Unconcerned with its bad reputation, MTV offered to make Freaks And Geeks season 2

Like Nick's dreams of joining Rush, Judd Apatow and Paul Feig admit that season two on MTV was never meant to be

Unconcerned with its bad reputation, MTV offered to make Freaks And Geeks season 2
L-R: Martin Starr, Busy Philipps, Linda Cardellini, Seth Rogen, creator Paul Feig, actor Samm Levine, director Judd Apatow, actors Steve Bannos, Jason Segel, and Dave Allen Photo: Alberto E. Rodriguez

Way back in the mid-2000s, people only used the internet to lament the cancelations of Arrested Development and Freaks And Geeks. “Gone too soon,” we’d cry. “Obama, fix it,” we’d plead. Of course, while this resulted in more Arrested Development, Freaks And Geeks never got the opportunity to offer fans a largely disliked version of itself. As the cast continued to age out of their roles, those hoping for more Freaks And Geeks gave up the fight. After all, one perfect season is better than several mediocre ones.
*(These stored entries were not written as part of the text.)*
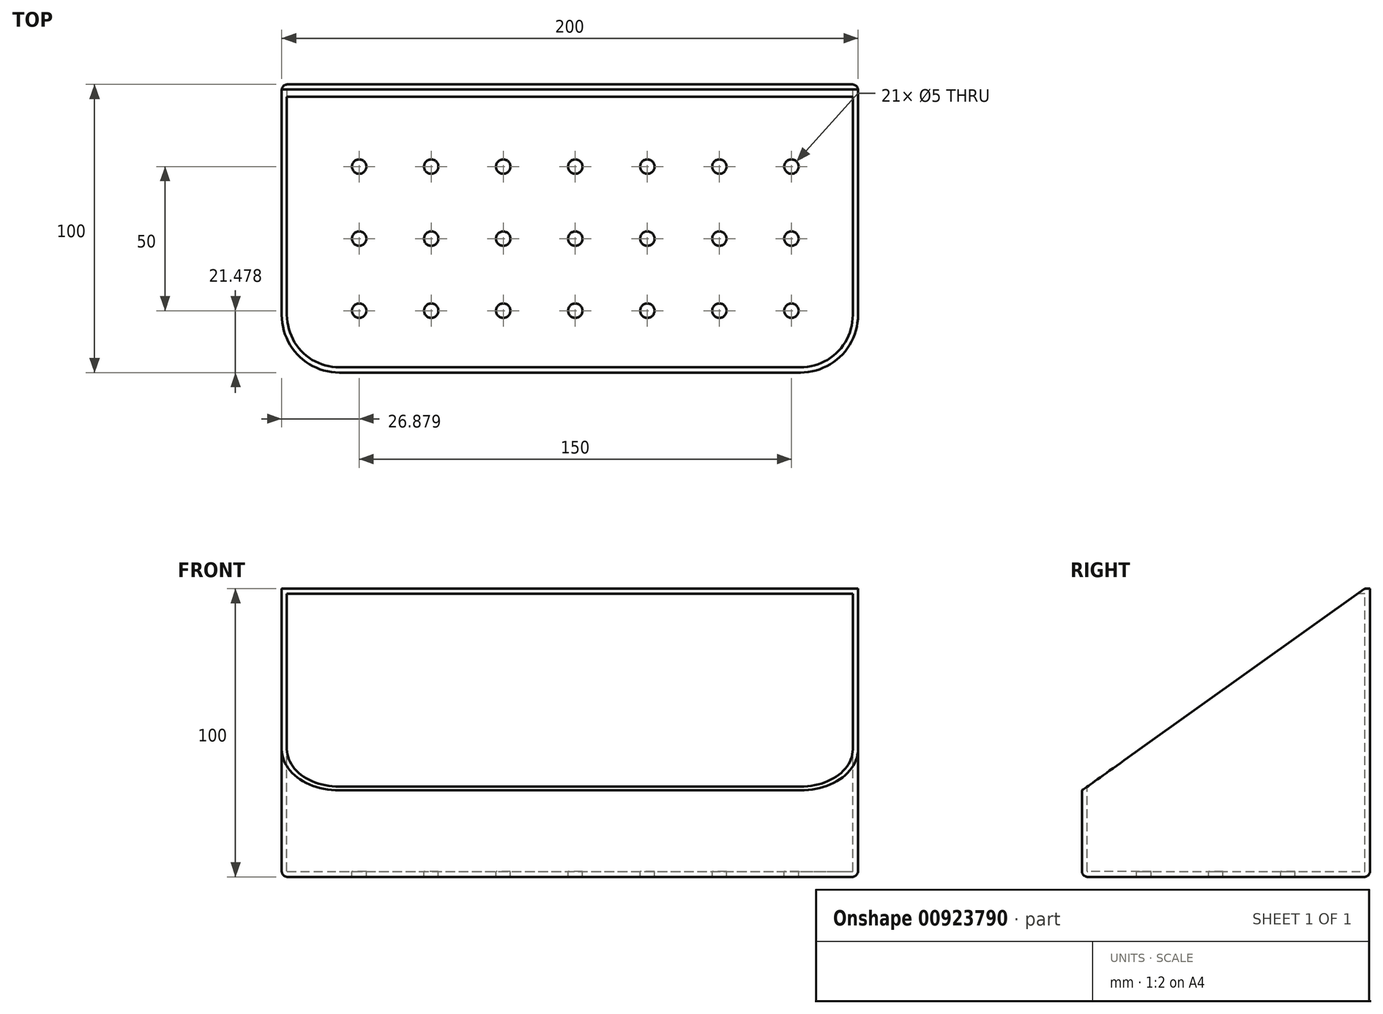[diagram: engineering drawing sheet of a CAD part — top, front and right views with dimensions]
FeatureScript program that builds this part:
annotation { "Feature Type Name" : "Feature", "Feature Type Description" : "" }
export const myFeature = defineFeature(function(context is Context, id is Id, definition is map)
    precondition{}
    {
        {
            var Q0;
            Q0=qCreatedBy(makeId("Top.planeOp"),FACE);
            var sketch = newSketch(context, id + "F0", { "sketchPlane" : qUnion([Q0])});
            skLineSegment(sketch, "E0.bottom", {"start": v(0, 0) * mm, "end": v(200, 0) * mm});
            skLineSegment(sketch, "E0.top", {"start": v(0, 100) * mm, "end": v(200, 100) * mm});
            skLineSegment(sketch, "E0.left", {"start": v(0, 0) * mm, "end": v(0, 100) * mm});
            skLineSegment(sketch, "E0.right", {"start": v(200, 0) * mm, "end": v(200, 100) * mm});
            skSolve(sketch);
        }
        {
            var Q0;
            Q0=makeQuery(id+"F0.imprint","IMPRINT",FACE,{"disambiguationData":[TD([[makeQuery(id+"F0.imprint","IMPRINT",EDGE,{"derivedFrom":sQuery(id+"F0.wireOp",EDGE,"E0.bottom")}),1.0]])]});
            extrude(context, id + "F1", {"entities" : qUnion([Q0]), "depth" : 100 * mm, "offsetDistance" : 25 * mm});
        }
        {
            var Q0;
            Q0=makeQuery(id+"F1.opExtrude","SWEPT_FACE",FACE,{"disambiguationData":[OSD([sQuery(id+"F0.wireOp",EDGE,"E0.right")])]});
            var sketch = newSketch(context, id + "F2", { "sketchPlane" : qUnion([Q0])});
            skLineSegment(sketch, "E1", {"start": v(98.2, 100) * mm, "end": v(0, 30) * mm});
            skLineSegment(sketch, "E2", {"start": v(0, 30) * mm, "end": v(0, 100) * mm});
            skLineSegment(sketch, "E3", {"start": v(0, 100) * mm, "end": v(98.2, 100) * mm});
            skSolve(sketch);
        }
        {
            var Q0;
            Q0=makeQuery(id+"F2.imprint","IMPRINT",FACE,{"disambiguationData":[TD([[makeQuery(id+"F2.imprint","IMPRINT",EDGE,{"derivedFrom":sQuery(id+"F2.wireOp",EDGE,"E1")}),-1.0]])]});
            extrude(context, id + "F3", {"entities" : qUnion([Q0]), "operationType" : NewBodyOperationType.REMOVE, "endBound" : BoundingType.UP_TO_NEXT, "oppositeDirection" : true, "depth" : 25 * mm, "offsetDistance" : 25 * mm});
        }
        {
            var Q0;
            Q0=makeQuery(id+"F1.opExtrude","SWEPT_EDGE",EDGE,{"disambiguationData":[OSD([sQuery(id+"F0.wireOp",EDGE,"E0.bottom"),sQuery(id+"F0.wireOp",EDGE,"E0.right")])]});
            var Q1;
            Q1=makeQuery(id+"F1.opExtrude","SWEPT_EDGE",EDGE,{"disambiguationData":[OSD([sQuery(id+"F0.wireOp",EDGE,"E0.bottom"),sQuery(id+"F0.wireOp",EDGE,"E0.left")])]});
            fillet(context, id + "F4", {"entities" : qUnion([Q0, Q1]), "radius" : 20 * mm, "tangentPropagation" : true, "allowEdgeOverflow" : false});
        }
        {
            var Q0;
            Q0=makeQuery(id+"F1.opExtrude","CAP_FACE",FACE,{"disambiguationData":[OSD([sQuery(id+"F0.wireOp",EDGE,"E0.bottom"),sQuery(id+"F0.wireOp",EDGE,"E0.top"),sQuery(id+"F0.wireOp",EDGE,"E0.left"),sQuery(id+"F0.wireOp",EDGE,"E0.right")])],"isStart":true});
            var Q1;
            Q1=makeQuery(id+"F1.opExtrude","SWEPT_EDGE",EDGE,{"disambiguationData":[OSD([sQuery(id+"F0.wireOp",EDGE,"E0.top"),sQuery(id+"F0.wireOp",EDGE,"E0.left")])]});
            var Q2;
            Q2=makeQuery(id+"F1.opExtrude","SWEPT_EDGE",EDGE,{"disambiguationData":[OSD([sQuery(id+"F0.wireOp",EDGE,"E0.top"),sQuery(id+"F0.wireOp",EDGE,"E0.right")])]});
            fillet(context, id + "F5", {"entities" : qUnion([Q0, Q1, Q2]), "radius" : 2 * mm, "tangentPropagation" : true, "allowEdgeOverflow" : false});
        }
        {
            var Q0;
            Q0=makeQuery(id+"F3.boolean.opBoolean","COPY",FACE,{"derivedFrom":makeQuery(id+"F3.opExtrude","SWEPT_FACE",FACE,{"disambiguationData":[OSD([sQuery(id+"F2.wireOp",EDGE,"E1")])]})});
            shell(context, id + "F6", {"entities" : qUnion([Q0]), "thickness" : 1.8 * mm});
        }
        {
            var Q0;
            {var subQ0=sQuery(id+"F0.wireOp",EDGE,"E0.right");var subQ1=sQuery(id+"F0.wireOp",EDGE,"E0.left");var subQ2=sQuery(id+"F0.wireOp",EDGE,"E0.top");var subQ3=sQuery(id+"F0.wireOp",EDGE,"E0.bottom");Q0=makeQuery(id+"F6.opShell","OFFSET_FACE",FACE,{"disambiguationData":[OSD([subQ3,subQ2,subQ1,subQ0]),TDD([makeQuery(id+"F1.opExtrude","CAP_FACE",FACE,{"disambiguationData":[OSD([subQ3,subQ2,subQ1,subQ0])],"isStart":true})])]});}
            var sketch = newSketch(context, id + "F7", { "sketchPlane" : qUnion([Q0])});
            skCircle(sketch, "E4", {"center": v(26.88, 21.48) * mm, "radius": 2.5 * mm});
            skCircle(sketch, "E5.0.1.0", {"center": v(26.88, 46.48) * mm, "radius": 2.5 * mm});
            skCircle(sketch, "E5.0.2.0", {"center": v(26.88, 71.48) * mm, "radius": 2.5 * mm});
            skCircle(sketch, "E5.1.0.0", {"center": v(51.88, 21.48) * mm, "radius": 2.5 * mm});
            skCircle(sketch, "E5.1.1.0", {"center": v(51.88, 46.48) * mm, "radius": 2.5 * mm});
            skCircle(sketch, "E5.1.2.0", {"center": v(51.88, 71.48) * mm, "radius": 2.5 * mm});
            skCircle(sketch, "E5.2.0.0", {"center": v(76.88, 21.48) * mm, "radius": 2.5 * mm});
            skCircle(sketch, "E5.2.1.0", {"center": v(76.88, 46.48) * mm, "radius": 2.5 * mm});
            skCircle(sketch, "E5.2.2.0", {"center": v(76.88, 71.48) * mm, "radius": 2.5 * mm});
            skCircle(sketch, "E5.3.0.0", {"center": v(101.88, 21.48) * mm, "radius": 2.5 * mm});
            skCircle(sketch, "E5.3.1.0", {"center": v(101.88, 46.48) * mm, "radius": 2.5 * mm});
            skCircle(sketch, "E5.3.2.0", {"center": v(101.88, 71.48) * mm, "radius": 2.5 * mm});
            skCircle(sketch, "E5.4.0.0", {"center": v(126.88, 21.48) * mm, "radius": 2.5 * mm});
            skCircle(sketch, "E5.4.1.0", {"center": v(126.88, 46.48) * mm, "radius": 2.5 * mm});
            skCircle(sketch, "E5.4.2.0", {"center": v(126.88, 71.48) * mm, "radius": 2.5 * mm});
            skCircle(sketch, "E5.5.0.0", {"center": v(151.88, 21.48) * mm, "radius": 2.5 * mm});
            skCircle(sketch, "E5.5.1.0", {"center": v(151.88, 46.48) * mm, "radius": 2.5 * mm});
            skCircle(sketch, "E5.5.2.0", {"center": v(151.88, 71.48) * mm, "radius": 2.5 * mm});
            skCircle(sketch, "E5.6.0.0", {"center": v(176.88, 21.48) * mm, "radius": 2.5 * mm});
            skCircle(sketch, "E5.6.1.0", {"center": v(176.88, 46.48) * mm, "radius": 2.5 * mm});
            skCircle(sketch, "E5.6.2.0", {"center": v(176.88, 71.48) * mm, "radius": 2.5 * mm});
            skLineSegment(sketch, "E5.direction1", {"start": v(26.88, 21.48) * mm, "end": v(51.88, 21.48) * mm, "construction": true});
            skLineSegment(sketch, "E5.direction2", {"start": v(26.88, 21.48) * mm, "end": v(26.88, 46.48) * mm, "construction": true});
            skSolve(sketch);
        }
        {
            var Q0;
            Q0 = qSketchRegion(id + "F7", true);
            extrude(context, id + "F8", {"entities" : qUnion([Q0]), "operationType" : NewBodyOperationType.REMOVE, "endBound" : BoundingType.UP_TO_NEXT, "oppositeDirection" : true, "depth" : 25 * mm, "offsetDistance" : 25 * mm});
        }
    });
And Freaks And Geeks ended the way every show should: with several episodes never making it to air, and its lead character joining some hippies to follow the Grateful Dead on tour. If only Game Of Thrones had concluded that way…

After being canceled by NBC, Freaks And Geeks didn’t exactly have the pick of the litter network-wise. Still considered a cult show, Paul Feig and Judd Apatow’s evening family comedy had a hefty production and music budget. Not exactly a good sales pitch to other networks. One cable channel, however, was willing to pick up part of the check—well, some of the check. According to a new interview with Collider, series creator Paul Feig and producer Judd Apatow said that MTV made an offer at a reduced budget. “When the show was cancelled, there was an offer from MTV to continue
making the show at a much lower budget,” Apatow said. “And we all
decided we didn’t want to do a weaker version of the show.”

Feig agreed that it just didn’t seem like the right move.

“It was a weird time for me because my mom died two days before we got canceled,” Paul Feig told Collider. “So I was a little out of sorts, but I remember hearing that [MTV offered to pick us up]. We probably just had to lose so much stuff and music and budgets. We were already always strained on our budget as it was.”

“I was so thrown and we’d worked so hard on that show. I mean, you say it looked like a movie, that’s really how we treated it. So, we were ready to drop at the end of those 18 episodes. And then my mom dies, and I think I had a moment of like, ‘I can’t even deal with any of this.’ And then very quickly after the decisions were made, then you’re kind of like, ‘Oh my God, what did we do? Could we have pulled it off if we had done it?’”

Would we have loved to watch Sam, Neal, and Bill learn to drive and hear “Weird Al” for the first time? Yes, of course. But Freaks And Geeks is one of those rare shows that didn’t overstay its welcome. We should be thanking Paul Feig, not circling the wagon with torches, pitchforks, and tomatoes, or whatever the mob deems necessary. Stupid mob. Paul Feig is right!

“People always go, ‘Oh, it’s so sad you never got to end the series.’ It’s like, ‘Well, we did end the series,’” Fieg said. “That whole episode was about how everybody gets put on a different path. And we do that at the end of the series because it’s like when you graduate high school, you don’t know where half the people you went to high school with go. I’ve always said the only true final episode for a show ever was Six Feet Under because it showed how each one of the characters died.”

Maybe Feig can live out his dream and add chyrons to the final episode, filling us all in on how Harris never died, actually. Harris is eternal and continues to haunt the halls of McKinley High, offering nerds advice on how to become a great dungeon master.